#### RECORDS FOR THIS EXERCISE
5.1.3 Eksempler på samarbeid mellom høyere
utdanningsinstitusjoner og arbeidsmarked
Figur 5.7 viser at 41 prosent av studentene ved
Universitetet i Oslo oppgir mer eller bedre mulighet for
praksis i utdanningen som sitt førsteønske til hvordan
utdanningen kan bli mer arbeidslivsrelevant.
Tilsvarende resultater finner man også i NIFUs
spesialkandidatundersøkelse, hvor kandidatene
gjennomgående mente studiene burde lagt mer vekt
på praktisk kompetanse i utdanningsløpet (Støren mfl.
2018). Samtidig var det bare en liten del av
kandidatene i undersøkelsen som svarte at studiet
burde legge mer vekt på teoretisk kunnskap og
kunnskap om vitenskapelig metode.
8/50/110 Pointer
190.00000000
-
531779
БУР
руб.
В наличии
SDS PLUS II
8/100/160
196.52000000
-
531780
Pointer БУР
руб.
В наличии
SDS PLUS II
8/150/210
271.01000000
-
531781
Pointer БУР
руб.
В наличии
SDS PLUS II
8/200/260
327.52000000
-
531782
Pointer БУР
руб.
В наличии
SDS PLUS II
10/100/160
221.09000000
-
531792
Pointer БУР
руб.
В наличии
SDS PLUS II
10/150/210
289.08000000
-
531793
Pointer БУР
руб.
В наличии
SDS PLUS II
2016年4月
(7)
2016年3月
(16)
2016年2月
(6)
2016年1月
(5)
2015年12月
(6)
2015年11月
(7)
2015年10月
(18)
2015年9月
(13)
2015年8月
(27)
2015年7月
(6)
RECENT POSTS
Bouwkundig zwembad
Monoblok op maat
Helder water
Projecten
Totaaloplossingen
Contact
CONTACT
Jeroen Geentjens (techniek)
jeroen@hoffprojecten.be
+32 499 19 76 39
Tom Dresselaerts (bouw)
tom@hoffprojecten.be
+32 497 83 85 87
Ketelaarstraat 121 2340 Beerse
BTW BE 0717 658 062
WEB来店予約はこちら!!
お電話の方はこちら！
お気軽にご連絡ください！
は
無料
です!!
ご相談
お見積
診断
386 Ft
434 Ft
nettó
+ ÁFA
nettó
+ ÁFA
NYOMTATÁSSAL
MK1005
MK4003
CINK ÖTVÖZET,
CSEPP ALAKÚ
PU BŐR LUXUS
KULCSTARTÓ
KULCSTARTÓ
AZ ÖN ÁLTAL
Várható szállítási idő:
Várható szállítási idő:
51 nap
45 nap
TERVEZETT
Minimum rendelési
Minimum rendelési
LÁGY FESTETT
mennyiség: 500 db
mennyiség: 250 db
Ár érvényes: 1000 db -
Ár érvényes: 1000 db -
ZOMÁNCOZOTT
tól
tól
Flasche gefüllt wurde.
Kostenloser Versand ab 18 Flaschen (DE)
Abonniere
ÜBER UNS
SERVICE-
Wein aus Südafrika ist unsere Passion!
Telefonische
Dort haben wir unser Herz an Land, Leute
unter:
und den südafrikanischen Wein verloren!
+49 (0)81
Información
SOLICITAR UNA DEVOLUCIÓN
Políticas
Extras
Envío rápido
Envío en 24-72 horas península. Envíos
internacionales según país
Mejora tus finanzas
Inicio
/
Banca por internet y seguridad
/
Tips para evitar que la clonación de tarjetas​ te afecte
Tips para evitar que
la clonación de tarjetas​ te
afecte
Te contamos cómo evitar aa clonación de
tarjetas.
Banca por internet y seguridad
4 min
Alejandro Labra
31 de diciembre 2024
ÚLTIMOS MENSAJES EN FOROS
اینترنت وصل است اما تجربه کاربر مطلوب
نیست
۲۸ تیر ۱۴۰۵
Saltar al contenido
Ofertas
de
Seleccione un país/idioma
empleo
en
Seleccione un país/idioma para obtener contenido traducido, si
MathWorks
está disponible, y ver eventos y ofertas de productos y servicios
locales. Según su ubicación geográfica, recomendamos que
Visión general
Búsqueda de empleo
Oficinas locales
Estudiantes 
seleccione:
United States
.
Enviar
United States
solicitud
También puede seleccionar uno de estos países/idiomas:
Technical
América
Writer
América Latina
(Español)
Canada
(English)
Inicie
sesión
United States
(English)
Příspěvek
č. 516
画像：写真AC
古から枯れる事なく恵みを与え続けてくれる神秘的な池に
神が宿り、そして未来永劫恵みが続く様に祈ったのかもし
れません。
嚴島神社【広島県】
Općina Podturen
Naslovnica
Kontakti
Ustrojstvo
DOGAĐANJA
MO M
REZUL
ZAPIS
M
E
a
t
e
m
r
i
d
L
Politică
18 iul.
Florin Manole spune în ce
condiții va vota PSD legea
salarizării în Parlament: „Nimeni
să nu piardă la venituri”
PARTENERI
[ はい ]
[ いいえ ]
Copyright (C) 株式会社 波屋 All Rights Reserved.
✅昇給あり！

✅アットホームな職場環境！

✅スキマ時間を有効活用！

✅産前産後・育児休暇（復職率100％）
########
WRITTEN TASK
Your task is to reproduce all the records above exactly as they appear.

EXERCISE RESULT
5.1.3 Eksempler på samarbeid mellom høyere
utdanningsinstitusjoner og arbeidsmarked
Figur 5.7 viser at 41 prosent av studentene ved
Universitetet i Oslo oppgir mer eller bedre mulighet for
praksis i utdanningen som sitt førsteønske til hvordan
utdanningen kan bli mer arbeidslivsrelevant.
Tilsvarende resultater finner man også i NIFUs
spesialkandidatundersøkelse, hvor kandidatene
gjennomgående mente studiene burde lagt mer vekt
på praktisk kompetanse i utdanningsløpet (Støren mfl.
2018). Samtidig var det bare en liten del av
kandidatene i undersøkelsen som svarte at studiet
burde legge mer vekt på teoretisk kunnskap og
kunnskap om vitenskapelig metode.
8/50/110 Pointer
190.00000000
-
531779
БУР
руб.
В наличии
SDS PLUS II
8/100/160
196.52000000
-
531780
Pointer БУР
руб.
В наличии
SDS PLUS II
8/150/210
271.01000000
-
531781
Pointer БУР
руб.
В наличии
SDS PLUS II
8/200/260
327.52000000
-
531782
Pointer БУР
руб.
В наличии
SDS PLUS II
10/100/160
221.09000000
-
531792
Pointer БУР
руб.
В наличии
SDS PLUS II
10/150/210
289.08000000
-
531793
Pointer БУР
руб.
В наличии
SDS PLUS II
2016年4月
(7)
2016年3月
(16)
2016年2月
(6)
2016年1月
(5)
2015年12月
(6)
2015年11月
(7)
2015年10月
(18)
2015年9月
(13)
2015年8月
(27)
2015年7月
(6)
RECENT POSTS
Bouwkundig zwembad
Monoblok op maat
Helder water
Projecten
Totaaloplossingen
Contact
CONTACT
Jeroen Geentjens (techniek)
jeroen@hoffprojecten.be
+32 499 19 76 39
Tom Dresselaerts (bouw)
tom@hoffprojecten.be
+32 497 83 85 87
Ketelaarstraat 121 2340 Beerse
BTW BE 0717 658 062
WEB来店予約はこちら!!
お電話の方はこちら！
お気軽にご連絡ください！
は
無料
です!!
ご相談
お見積
診断
386 Ft
434 Ft
nettó
+ ÁFA
nettó
+ ÁFA
NYOMTATÁSSAL
MK1005
MK4003
CINK ÖTVÖZET,
CSEPP ALAKÚ
PU BŐR LUXUS
KULCSTARTÓ
KULCSTARTÓ
AZ ÖN ÁLTAL
Várható szállítási idő:
Várható szállítási idő:
51 nap
45 nap
TERVEZETT
Minimum rendelési
Minimum rendelési
LÁGY FESTETT
mennyiség: 500 db
mennyiség: 250 db
Ár érvényes: 1000 db -
Ár érvényes: 1000 db -
ZOMÁNCOZOTT
tól
tól
Flasche gefüllt wurde.
Kostenloser Versand ab 18 Flaschen (DE)
Abonniere
ÜBER UNS
SERVICE-
Wein aus Südafrika ist unsere Passion!
Telefonische
Dort haben wir unser Herz an Land, Leute
unter:
und den südafrikanischen Wein verloren!
+49 (0)81
Información
SOLICITAR UNA DEVOLUCIÓN
Políticas
Extras
Envío rápido
Envío en 24-72 horas península. Envíos
internacionales según país
Mejora tus finanzas
Inicio
/
Banca por internet y seguridad
/
Tips para evitar que la clonación de tarjetas​ te afecte
Tips para evitar que
la clonación de tarjetas​ te
afecte
Te contamos cómo evitar aa clonación de
tarjetas.
Banca por internet y seguridad
4 min
Alejandro Labra
31 de diciembre 2024
ÚLTIMOS MENSAJES EN FOROS
اینترنت وصل است اما تجربه کاربر مطلوب
نیست
۲۸ تیر ۱۴۰۵
Saltar al contenido
Ofertas
de
Seleccione un país/idioma
empleo
en
Seleccione un país/idioma para obtener contenido traducido, si
MathWorks
está disponible, y ver eventos y ofertas de productos y servicios
locales. Según su ubicación geográfica, recomendamos que
Visión general
Búsqueda de empleo
Oficinas locales
Estudiantes 
seleccione:
United States
.
Enviar
United States
solicitud
También puede seleccionar uno de estos países/idiomas:
Technical
América
Writer
América Latina
(Español)
Canada
(English)
Inicie
sesión
United States
(English)
Příspěvek
č. 516
画像：写真AC
古から枯れる事なく恵みを与え続けてくれる神秘的な池に
神が宿り、そして未来永劫恵みが続く様に祈ったのかもし
れません。
嚴島神社【広島県】
Općina Podturen
Naslovnica
Kontakti
Ustrojstvo
DOGAĐANJA
MO M
REZUL
ZAPIS
M
E
a
t
e
m
r
i
d
L
Politică
18 iul.
Florin Manole spune în ce
condiții va vota PSD legea
salarizării în Parlament: „Nimeni
să nu piardă la venituri”
PARTENERI
[ はい ]
[ いいえ ]
Copyright (C) 株式会社 波屋 All Rights Reserved.
✅昇給あり！

✅アットホームな職場環境！

✅スキマ時間を有効活用！

✅産前産後・育児休暇（復職率100％）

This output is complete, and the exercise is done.